If and when the interpreter realizes that it's spending a lot of time interpreting a particular function, it instructs the optimizing compiler to compile this function to optimized machine code. The compiler runs in the background, and takes some time (usually on the order of milliseconds, but potentially hundreds of them) to:

  • create an IR (intermediate representation) graph for the function
  • apply a bunch of "standard" compiler optimizations (constant folding, dead code elimination, inlining, strength reduction, ...) to this IR, as well as a bunch of JS-specific tricks (such as replacing built-in functions like Array.push with shortcuts when circumstances allow)
  • generate machine code for the final IR. Once that job is done and optimized code is available for a function, the next time this function is called, this optimized code is executed (instead of the interpreter).

There are several reasons for having such a multi-tier execution system, three of the most important ones are:

  1. Bytecode is a lot smaller than machine code, and memory consumption matters. Compiling functions that don't get executed much (so their performance doesn't matter much) only to bytecode saves quite a lot of memory compared to compiling them to machine code.
  2. Optimized compilation takes quite a bit of time. For functions that don't get called much, executing them without optimizing them first is overall faster than spending time on optimizing them and only then running them.
  3. For a dynamic language like JavaScript, even if you decided that you wanted to spend the time and memory on optimizing everything right away, the optimizing compiler couldn't actually do a good job at creating optimized code without collecting type feedback during unoptimized execution first.
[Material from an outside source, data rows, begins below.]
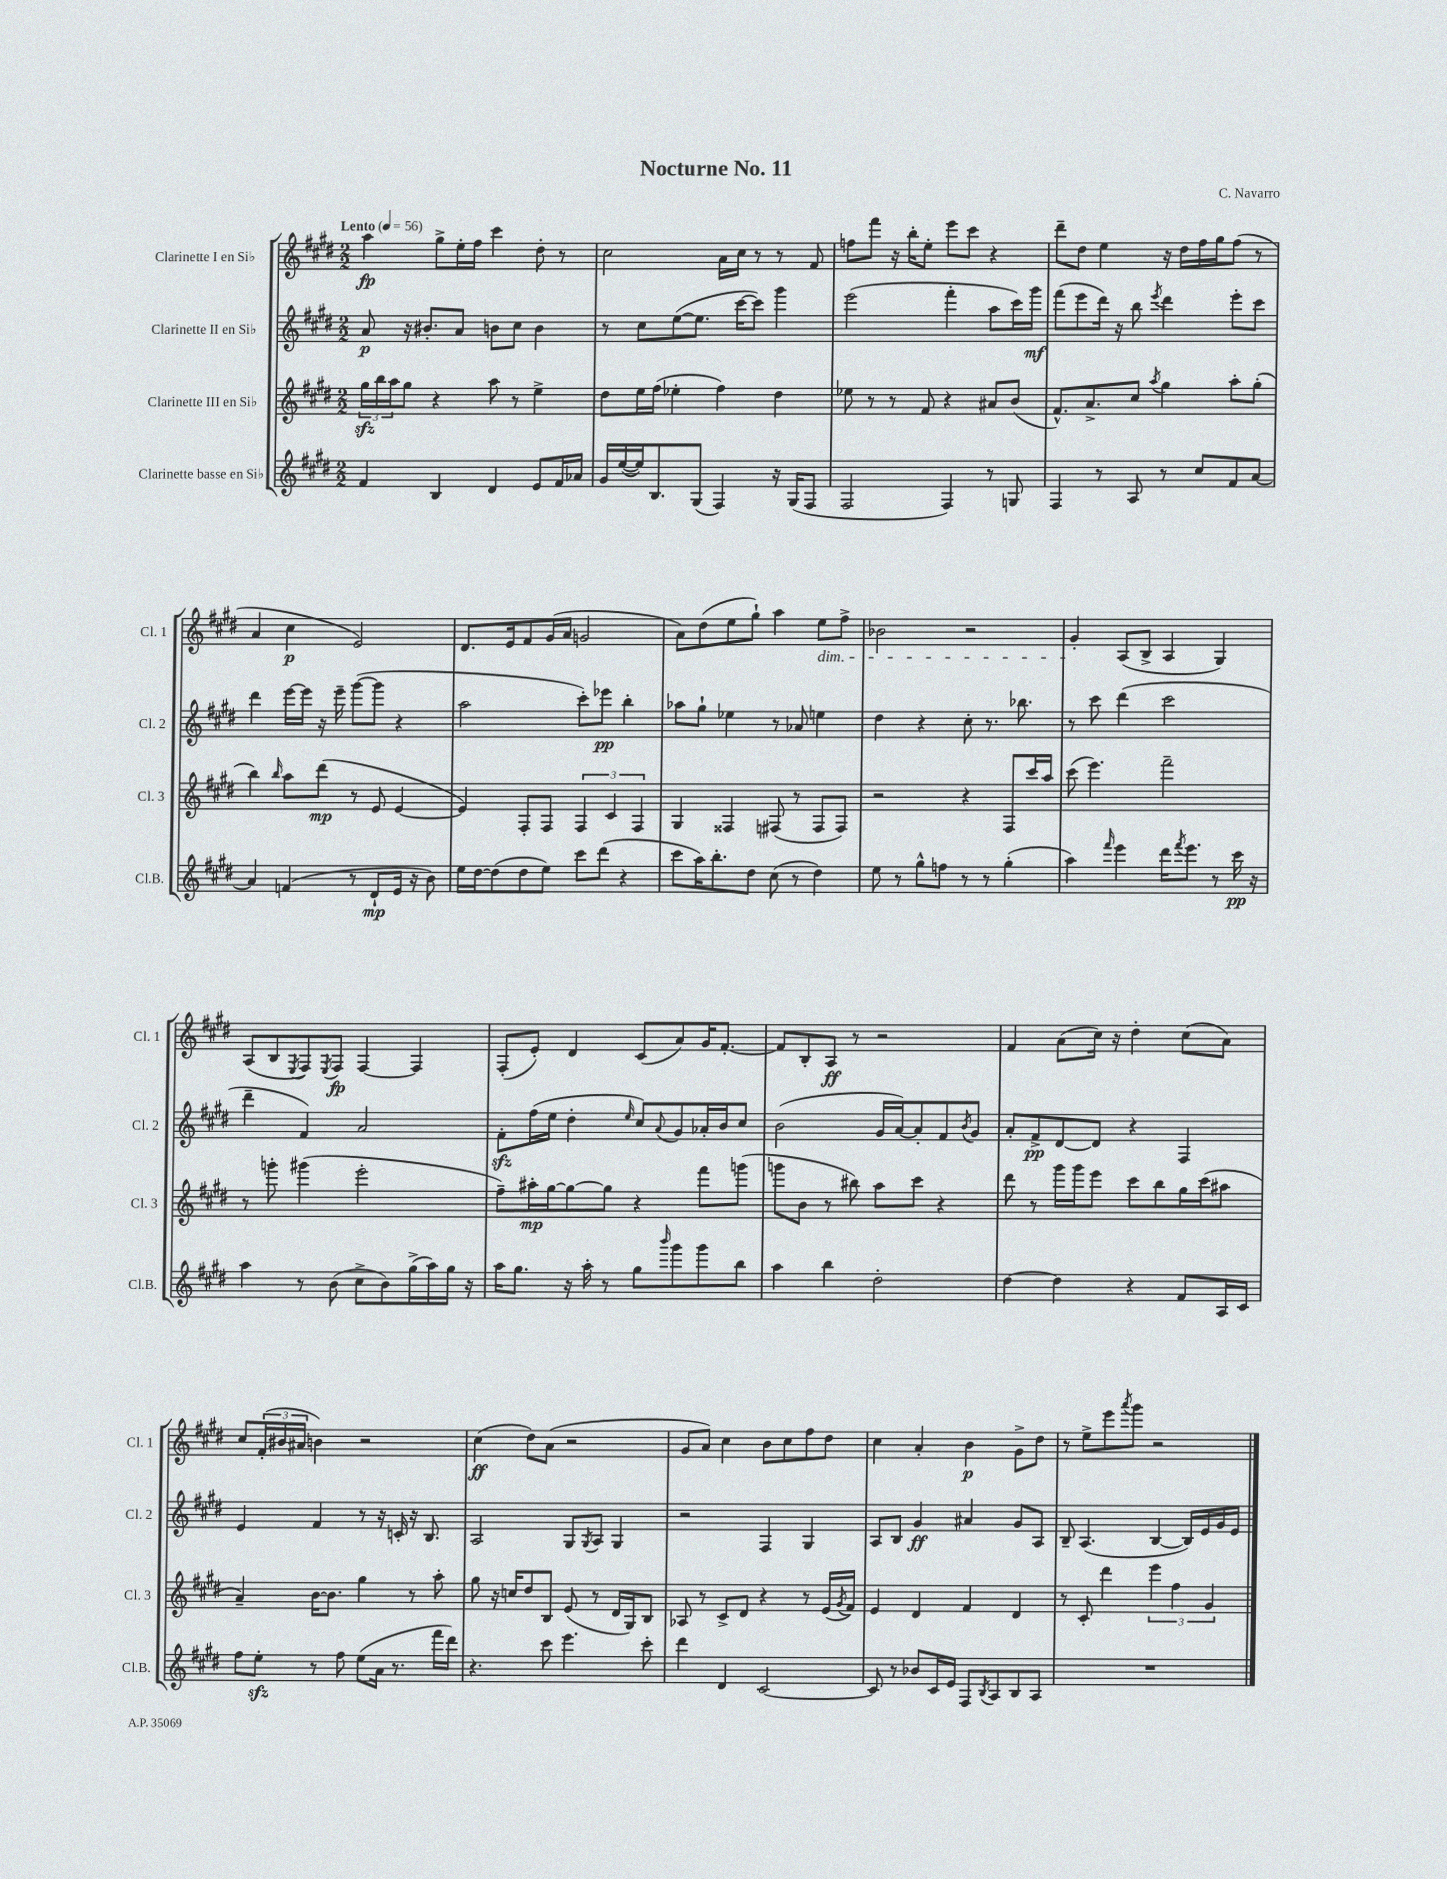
\header { title = "Nocturne No. 11" composer = "C. Navarro" }
<<
\new StaffGroup <<
\new Staff = "s0" \with { instrumentName = "Clarinette I en Sib" shortInstrumentName = "Cl. 1" } {
    \clef treble \key e \major \numericTimeSignature \time 2/2 \tempo "Lento" 4 = 56
    a''4\fp gis''8-> e''16-. fis''16 cis'''4 dis''8-. r8 |
    cis''2 a'16 cis''16 r8 r8 fis'8 |
    f''8 fis'''8 r16 b''16-. e''8-. e'''8 cis'''8 r4 |
    dis'''8-- dis''8 e''4 r16 dis''16 fis''16 gis''16 fis''8( r8 |
    a'4 cis''4\p e'2) |
    dis'8. e'16 fis'8 gis'16( a'16 g'2 |
    a'8) dis''8( e''8 gis''8-!) a''4 e''8\dim fis''8-> |
    bes'2 r2 |
    gis'4-.\! a8( b8-> a4 gis4) |
    a8( b8 \acciaccatura { e8 } fis8) \acciaccatura { e8 } fis8\fp fis4~ fis4 |
    fis8-.( e'8-.) dis'4 cis'8( a'8) gis'16 fis'8.~-. |
    fis'8 b8-. a8\ff r8 r2 |
    fis'4 a'8( cis''16) r16 dis''4-. cis''8( a'8) |
    cis''8 \tuplet 3/2 { fis'16-.( bis'16 ais'16 } b'4) r2 |
    cis''4\ff( dis''8) a'8( r2 |
    gis'8 a'8) cis''4 b'8 cis''8 fis''8 dis''8 |
    cis''4 a'4-. b'4\p gis'8-> dis''8 |
    r8 e''8-> e'''8 \acciaccatura { a'''8 } gis'''8 r2 \bar "|." |
}
\new Staff = "s1" \with { instrumentName = "Clarinette II en Sib" shortInstrumentName = "Cl. 2" } {
    \clef treble \key e \major \numericTimeSignature \time 2/2
    a'8\p r16 bis'8.-. a'8 b'8 cis''8 b'4 |
    r8 cis''8 e''8~( e''8. cis'''16~ cis'''8) gis'''4 |
    e'''2( fis'''4-. a''8 cis'''16) gis'''16\mf |
    fis'''8( e'''8 dis'''16) r16 b''8 \acciaccatura { e'''8 } dis'''4 e'''8-. cis'''8 |
    dis'''4 e'''16~ e'''16 r16 e'''16-- gis'''8~( gis'''8 r4 |
    a''2 cis'''8-.) ees'''8\pp b''4-. |
    aes''8 gis''8-! ees''4 r8 aes'8 e''4 |
    dis''4 r4 cis''8-. r8. bes''8. |
    r8 cis'''8 dis'''4( cis'''2 |
    dis'''4-- fis'4) a'2 |
    fis'8-.\sfz fis''16( e''16 dis''4-. \grace { e''16 } cis''8) \appoggiatura { a'8 } gis'8 aes'16-. b'16 cis''8 |
    b'2( gis'16 a'16~) a'8-. fis'8 \acciaccatura { b'8 } gis'8 |
    a'8-. fis'8->\pp dis'8~ dis'8 r4 fis4 |
    e'4 fis'4 r8 r16 c'16-. r16 b8. |
    a2 gis8 \acciaccatura { gis8 } a8 gis4 |
    r2 fis4 gis4 |
    a8 b8 gis'4\ff ais'4 gis'8 a8 |
    b8-- a4.( b4~ b16) e'16 gis'16 e'16 \bar "|." |
}
\new Staff = "s2" \with { instrumentName = "Clarinette III en Sib" shortInstrumentName = "Cl. 3" } {
    \clef treble \key e \major \numericTimeSignature \time 2/2
    \tuplet 3/2 { gis''16\sfz b''16 a''16 } gis''8 r4 a''8 r8 e''4-> |
    dis''8 e''16 fis''16( ees''4-. fis''4) dis''4 |
    ees''8 r8 r8 fis'8 r4 ais'8 b'8( |
    fis'8.-^) a'8.-> cis''8 \acciaccatura { a''8 } gis''4 a''8-. gis''8-.( |
    b''4) \grace { b''16 } a''8 dis'''8\mp( r8 e'8 e'4~ |
    e'4) fis8-. fis8 \tuplet 3/2 { fis4 cis'4 fis4 } |
    gis4 fisis4 fis8( r8 fis8 fis8) |
    r2 r4 fis8 cis'''16 a''16 |
    cis'''8( e'''4.) fis'''2-- |
    r8 g'''8-. gis'''4( e'''2-. |
    fis''8--) ais''16-.\mp gis''16~ gis''8~ gis''8 r4 fis'''8 g'''8( |
    g'''8 b'8 r8 bis''8) a''8 cis'''8 r4 |
    dis'''8 r8 gis'''16 gis'''16 e'''8 cis'''8 b''8 gis''16 cis'''16( ais''8 |
    a'4--) b'16~ b'8. gis''4 r8 a''8-. |
    gis''8 r16 c''16 dis''8 b8 e'8( r8 dis'16 gis16) b8 |
    aes8 r8 cis'8-> dis'8 r4 r8 e'16( \acciaccatura { gis'8 } fis'16) |
    e'4 dis'4 fis'4 dis'4 |
    r8 cis'8-. dis'''4 \tuplet 3/2 { e'''4 fis''4 gis'4 } \bar "|." |
}
\new Staff = "s3" \with { instrumentName = "Clarinette basse en Sib" shortInstrumentName = "Cl.B." } {
    \clef treble \key e \major \numericTimeSignature \time 2/2
    fis'4 b4 dis'4 e'8 fis'16 aes'16 |
    gis'16 e''16~( e''16) b8. gis8( fis4) r16 gis16( fis8 |
    fis2 fis4) r8 g8 |
    fis4 r8 a8 r8 cis''8 fis'8 a'8~ |
    a'4 f'4( r8 dis'8-!\mp e'16 r16 b'8) |
    e''16 dis''16~ dis''8( dis''8 e''8) cis'''8 dis'''8( r4 |
    cis'''8 a''16) b''8.-. dis''8 cis''8( r8 dis''4) |
    e''8 r8 gis''8-^ f''8 r8 r8 gis''4-.( |
    a''4) \grace { fis'''16 } e'''4 dis'''16 \acciaccatura { fis'''8 } e'''8. r8 cis'''16\pp r16 |
    a''4 r8 b'8( cis''8-> b'8) gis''16->( a''16) gis''16 r16 |
    a''16 gis''8. r16 a''16-. r8 gis''8 \grace { b'''16 } gis'''8 gis'''8 b''8 |
    a''4 b''4 dis''2-. |
    dis''4~ dis''4 r4 fis'8 a16 cis'16 |
    fis''8 e''8-.\sfz r8 fis''8 e''8( a'16 r8. fis'''16 dis'''16) |
    r4. cis'''8 e'''4. cis'''8-. |
    dis'''4 dis'4 cis'2~ |
    cis'8 r8 bes'8 cis'16 e'16 fis8 \acciaccatura { b8 } a8 b8 a8 |
    R1 \bar "|." |
}
>>
>>
\layout { \context { \Score \remove "Bar_number_engraver" } }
I was wondering if the optimized code gets passed through the interpreter again? How is it executed other than being reinterpreted into byte code?

No, machine code (optimized or not) is executed directly on the CPU, not on the interpreter.


For completeness, it gets even more complicated:

  • Switching from interpreted mode to optimized compiled mode can, strictly speaking, not only happen on the next call: there's also a mechanism called "on-stack replacement" that can replace functions while they're running a loop.
  • V8 today actually has more than just an interpreter and an optimizing compiler: it has a four-tier system consisting of an interpreter, a baseline compiler that's fast at generating code but applies no optimizations, a quick optimizing compiler that performs a couple of relatively cheap but impactful optimizations, and a "heavyweight" optimizing compiler that's slower to run but produces even better code and is used for really hot functions. These tiers take progressively more effort to reach, so functions progress through them if they keep spending enough time in their current tier.
  • As a particular implementation detail, all of V8's compilers take the function's bytecode as input, rather than an AST as most compilers do. That saves a few CPU cycles, because V8's bytecode is similar in expressiveness to an AST, and the bytecode needs to be kept around anyway, whereas the AST would have to be recreated (at the cost of CPU) or kept around (at the cost of more memory consumption). But if this confuses you, just assume that the compilers start by parsing the source code and building an AST again -- it's not important for the overall concept that the compilers read the bytecode, it's just an optimization.